The 2015-16 Boston University school year was one marked by voices. Different groups on BU’s campus, may it be adjunct professors, BU Police Department officers, Student Government, cultural student groups or sexual assault survivors, have voiced their concerns and suggestions to the university and its student body.
Will these voices lead to changes? And what impact, if any, will these changes make? Here are several topics and issues that The Daily Free Press covered this year and will continue to cover during the 2016-17 school year.
Faculty and staff unionization
BU adjunct professors and the university reached a three-year tentative contract settlement on April 28, 14 months after they voted to unionize with Service Employee International Union Local 509. The adjunct professors demanded stable contract, higher per-course pay and funds for professional development, while the university preserves management rights. During months of negotiations, adjunct professors and student supporters organized several protests, including the one on April 14 that briefly blocked traffic on the Commonwealth Avenue.
The adjunct professor’s actions started a trend. Full-time, salaried instructors and lecturers voted to unionize on April 6 and joined adjunct professors on several protests. After 10 months of working without a contract, the BU Police Department patrolmen and sergeants took to the streets in late April and passed out fliers to students to garner support for their union. The lecturers, patrolmen and sergeants are still bargaining with the university for their contracts.
Sexual assaults allegations and lawsuits
Two alleged sexual assault survivors are taking the university and their purported assailant to the court. On April 12, two female students announced they had sued a BU horn professor for sexual harassment and sued the university for failing to comply with Title IX regulations and mishandling their cases. Erin Shyr, a rising senior in the College of Fine Arts, and former CFA student Maria Currie said when they reported the alleged inappropriate behavior of their former professor, Eric Ruske, the university treated their cases as “a public relations inconvenience” rather than a serious problem.
Meanwhile, a grand jury indicted a former Massachusetts Institute of Technology basketball player May 10 for allegedly raping a female BU student in her dorm at 33 Harry Agganis Way last October. Suffolk District Attorney Dan Conley’s office said Samson Donick, 20, of Tiburon, California, and another male broke into approximately 10 different rooms before sexually assaulting the victim, chosen at random.
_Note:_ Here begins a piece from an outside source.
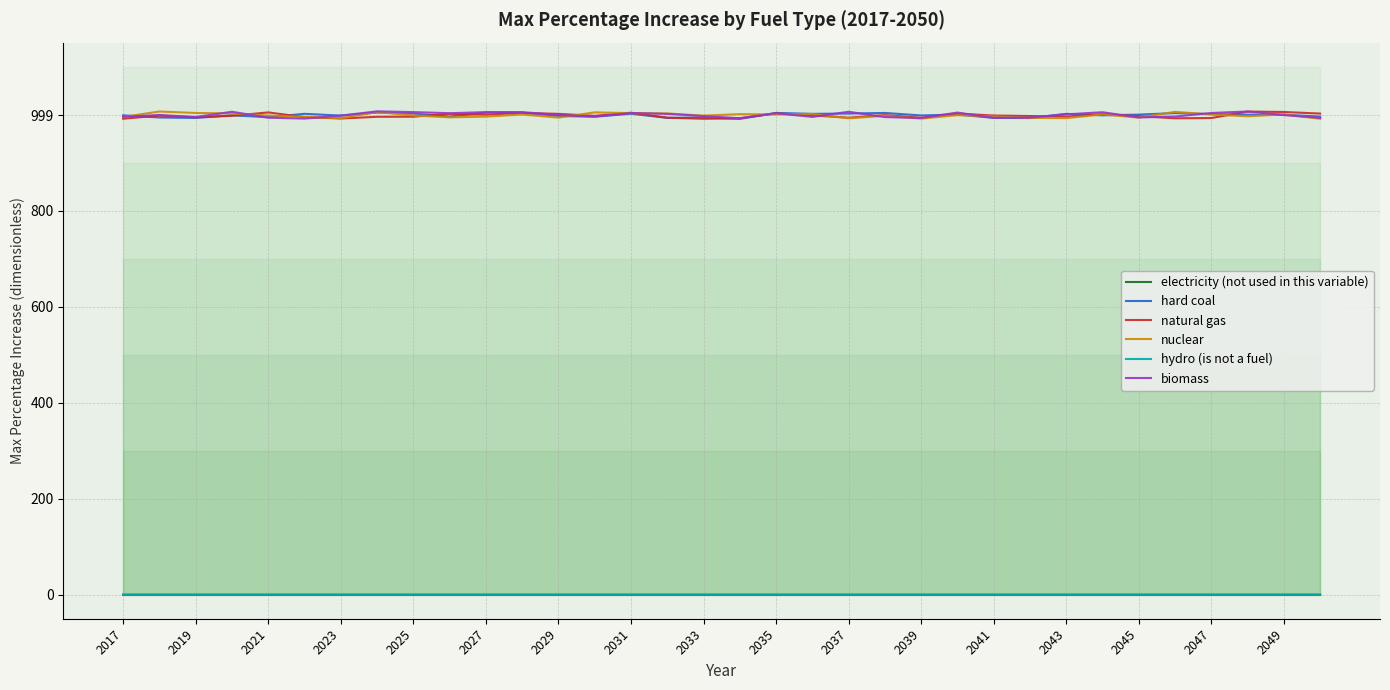

The value of electricity (not used in this variable) at 2049 is -0.0. True or false?

True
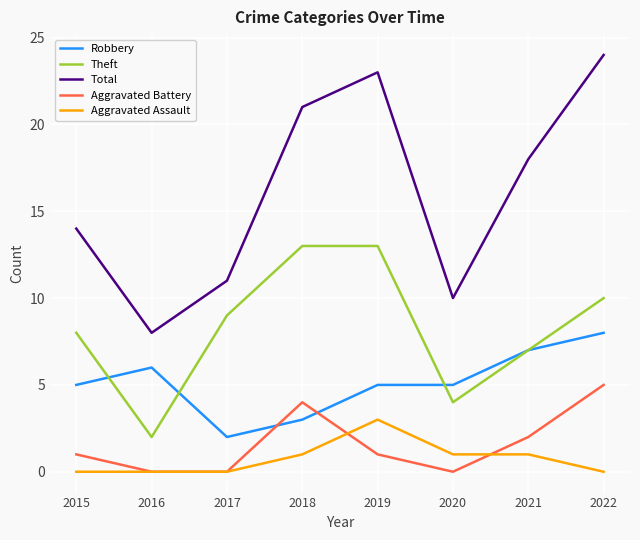

Rank the series by their maximum value, from lowest to highest.

Aggravated Assault, Aggravated Battery, Robbery, Theft, Total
Donick plead not guilty and his trial is scheduled to begin next February.
A new Student Government with (maybe) a new constitution
After the Student Government Senate impeached two Executive Board members in November 2015, the controversy surrounding SG seemed to never stop. Students in the newly formed group BU Students Against Silence sat in front of the George Sherman Union, protested the impeachment, and later wrote a proposal with SG members to “dissolve” Senate with a new constitution. Three plans were proposed at the Constitution Reform Committee meeting on Feb. 29, but committee members did not reach an agreement, and the constitution remained the status quo. After the new E-Board election in April, President-elect Jake Brewer proposed a bicameral legislative plan to Senate, which would have created an Upper House of the current Senate and a Lower House that consists the entire undergraduate student body. Senate rejected Brewer’s proposal on April 18, and again on April 25, the last Senate meeting of the 2015-16 school year. Will Brewer be successful at reforming Senate? We’ll have to see as SG meetings pick up this fall.
Cultural conflict and dialog
On Jan. 28, a group of BU students attended an event hosted in the Florence and Chafetz Hillel House but were asked to leave, the students claim. They said staff at Hillel discriminated against their racial background, and they demanded a public apology from university officials such as Hillel staff, BU President Robert Brown and BU Dean of Students Kenneth Elmore. In a Letter to the Editor sent to The Daily Free Press, BU Hillel Executive Director David Raphael said the students were asked to leave not because they are Palestinian, but because they were disruptive at the event and made other students feel unsafe. Later in the semester, during the Israel Indie Freedom Fest (a celebration hosted by BU Hillel and BU Student for Israel on April 17), approximately 30 members of Boston Students for Justice in Palestine protested, chanting “Viva, viva Palestina!”
Similar to many other universities in the United States, BU was targeted by anti-Semitic groups, who displayed neo-Nazi materials on campus. More than 20 office printers at BU were hacked and printed out anti-Semitic fliers between March 24 and March 31. A student reported on April 30 that they found more anti-Semitic materials on campus, only this time they were glued to walls and glass doors. “The Nazis are coming! The Nazis are coming!” one of the posters stated. BUPD is investigating the incidents, and the materials sparked campus-wide protests where students demanded the university take serious action.